Moved to campus, Varian 355 *Note New Time and Location*
Optical-IR telescopes have been the drivers for astronomical discovery for four centuries. The next generation of "extremely large" ground-based telescopes will open new discovery space that will revolutionize exoplanet research and expand the frontiers of all areas of astrophysics and cosmology. In this talk, I will provide an overview and status report on the Giant Magellan Telescope (GMT) in the context of the other next-generation telescopes.
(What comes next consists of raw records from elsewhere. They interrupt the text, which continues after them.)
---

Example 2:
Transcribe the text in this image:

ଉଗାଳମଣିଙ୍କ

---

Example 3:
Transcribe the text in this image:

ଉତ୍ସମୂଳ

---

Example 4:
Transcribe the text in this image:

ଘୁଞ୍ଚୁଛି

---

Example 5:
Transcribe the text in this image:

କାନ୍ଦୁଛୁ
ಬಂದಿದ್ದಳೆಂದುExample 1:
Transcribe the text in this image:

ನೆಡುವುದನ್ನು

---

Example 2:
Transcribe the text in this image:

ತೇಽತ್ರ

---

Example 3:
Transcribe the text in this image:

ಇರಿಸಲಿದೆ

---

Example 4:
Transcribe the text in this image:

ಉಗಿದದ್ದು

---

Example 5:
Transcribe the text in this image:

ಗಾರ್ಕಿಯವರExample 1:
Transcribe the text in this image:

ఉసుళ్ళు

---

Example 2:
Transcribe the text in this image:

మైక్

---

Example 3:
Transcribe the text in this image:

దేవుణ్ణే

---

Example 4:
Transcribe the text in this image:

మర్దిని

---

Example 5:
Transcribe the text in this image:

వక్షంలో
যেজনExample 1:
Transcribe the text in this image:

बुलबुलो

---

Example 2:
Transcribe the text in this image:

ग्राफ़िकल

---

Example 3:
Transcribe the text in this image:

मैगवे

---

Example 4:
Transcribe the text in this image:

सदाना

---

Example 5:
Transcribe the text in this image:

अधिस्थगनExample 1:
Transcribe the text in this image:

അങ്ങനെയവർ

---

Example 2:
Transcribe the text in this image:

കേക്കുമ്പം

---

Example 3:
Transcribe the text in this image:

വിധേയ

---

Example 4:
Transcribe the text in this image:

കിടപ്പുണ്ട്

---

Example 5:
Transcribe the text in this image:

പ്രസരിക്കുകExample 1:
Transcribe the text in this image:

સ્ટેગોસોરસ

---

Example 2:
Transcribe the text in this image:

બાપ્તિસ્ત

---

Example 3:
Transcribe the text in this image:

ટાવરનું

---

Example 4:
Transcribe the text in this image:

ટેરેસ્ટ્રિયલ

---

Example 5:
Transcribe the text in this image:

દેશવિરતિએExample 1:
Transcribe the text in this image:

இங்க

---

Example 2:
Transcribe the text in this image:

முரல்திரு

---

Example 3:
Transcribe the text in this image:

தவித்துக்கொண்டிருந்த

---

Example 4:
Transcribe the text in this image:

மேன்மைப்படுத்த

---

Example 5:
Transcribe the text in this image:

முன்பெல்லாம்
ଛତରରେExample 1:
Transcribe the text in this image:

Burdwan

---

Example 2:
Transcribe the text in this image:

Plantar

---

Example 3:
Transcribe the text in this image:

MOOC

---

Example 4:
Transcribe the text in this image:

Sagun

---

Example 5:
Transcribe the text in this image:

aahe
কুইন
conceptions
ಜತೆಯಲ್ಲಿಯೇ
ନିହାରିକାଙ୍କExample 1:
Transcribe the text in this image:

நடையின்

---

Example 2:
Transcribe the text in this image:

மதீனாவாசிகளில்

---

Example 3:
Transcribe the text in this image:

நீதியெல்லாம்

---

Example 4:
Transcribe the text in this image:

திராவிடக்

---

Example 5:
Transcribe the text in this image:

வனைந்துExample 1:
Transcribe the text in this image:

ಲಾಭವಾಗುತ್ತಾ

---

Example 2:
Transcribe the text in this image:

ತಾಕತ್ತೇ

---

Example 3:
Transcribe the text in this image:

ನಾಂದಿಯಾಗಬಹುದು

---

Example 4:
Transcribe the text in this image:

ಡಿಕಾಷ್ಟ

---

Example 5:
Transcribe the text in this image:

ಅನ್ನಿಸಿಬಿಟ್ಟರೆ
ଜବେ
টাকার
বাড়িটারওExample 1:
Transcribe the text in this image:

The GMT is a 25.4m diameter telescope being built in northern Chile by an international collaboration of universities and research institutions. It will use state-of-the-art, adaptive optics technology that builds on a heritage of optical systems in use today to gain a factor of three in angular resolution and a factor of tens to thousands in sensitivity (depending on the observing configuration) over the previous generation of telescopes. I will give a brief overview of the GMT design, focusing on the aspects of GMT that will provide unique capabilities among the ELTs. The first-generation instruments for GMT are being designed to further capitalize on GMT's strengths and will enable research on everything from exoplanets to the highest redshift galaxies. I will describe the first-generation instrument suite and some of the exciting science that our partners anticipate doing during the first decade of operations. GMT is proceding rapidly with final design work, mirror fabrication, prototyping, and site construction. I will provide an update on the project's status and the construction underway in Chile.